The day-28 mortality rate measured in the current cohort (JN.1 group: 14.6%; XBB group: 22.0%) of critically ill COVID-19 patients was numerically lower than that of previously published cohorts involving other variants (i.e., Wuhan: 31% [18]; Alpha: 26% [19]; Delta: 29% [4]) or Omicron sublineages (i.e., BA.1: 35%; BQ.1.1: 22% [4, 5]), suggesting a milder severity of JN.1 infection in the ICU. Such finding is corroborated by the fact that only one third of JN.1-infected patients required invasive mechanical ventilation and extra-corporeal membrane oxygenation support was almost never required, despite the fact that the majority of patients were categorized as having SARS-CoV-2 pneumonia at cause for acute respiratory failure (as opposed to SARS-CoV-2-associated cardiogenic pulmonary edema or decompensated chronic respiratory failure). The higher prevalence of obesity in JN.1- than in XBB-infected patients might in part account for the numerically better outcome in the former patients, as previously demonstrated [20]. In contrast, patients with a lower body mass index had a higher risk of day-28 mortality. In terms of ICU management, patients in the JN.1 group received dexamethasone more frequently than their counterparts in the XBB group, possibly because they were less likely to be immunosuppressed. Other aspects of treatment did not differ.

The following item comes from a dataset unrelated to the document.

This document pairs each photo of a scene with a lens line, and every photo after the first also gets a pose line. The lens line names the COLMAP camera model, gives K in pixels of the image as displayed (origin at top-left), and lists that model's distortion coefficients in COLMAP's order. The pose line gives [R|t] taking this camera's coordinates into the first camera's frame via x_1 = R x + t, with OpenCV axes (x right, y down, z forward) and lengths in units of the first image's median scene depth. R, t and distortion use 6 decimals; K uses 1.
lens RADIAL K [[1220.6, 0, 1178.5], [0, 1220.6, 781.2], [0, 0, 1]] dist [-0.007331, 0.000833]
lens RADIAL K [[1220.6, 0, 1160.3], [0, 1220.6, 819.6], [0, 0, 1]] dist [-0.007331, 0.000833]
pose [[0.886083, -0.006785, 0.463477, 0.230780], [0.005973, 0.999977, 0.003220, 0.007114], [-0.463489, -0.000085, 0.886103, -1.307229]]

Our study certainly has limitations, including a limited sample size in the JN.1 group, which limits our statistical power to perform subgroup analyses and adjust for confounding variables. The generalizability of our findings is also restricted to the population studied. Indeed, we included two groups of critically ill patients who showed no statistically significant mortality difference. We thus cannot exclude any populational difference in disease severity, with associated risks of hospitalization, ICU admission and death, related to the infecting Omicron sublineage. Combined with the observational nature of our study design, we also did not define a priori the sample size of the study, making our findings exploratory. This is because SEVARVIR aims at capturing the dynamics of emerging SARS-CoV-2 sublineages and analyzing their phenotype and relationship with mortality in real time. However, our study also has major strengths, in particular the constitution of a unique national prospective multicenter cohort of well-phenotyped critically ill patients and the availability of full-length SARS-CoV-2 genome sequences, allowing for prospective exploration of the clinical consequences of emerging and spreading SARS-CoV-2 sublineages.

In conclusion, our exploratory analysis of critically-ill patients with Omicron JN.1 infection suggested a different clinical phenotype than patients infected with the earlier XBB sublineage, including more frequent obesity and less immunosuppression. Compared with XBB, JN.1 infection was not associated with higher day-28 mortality.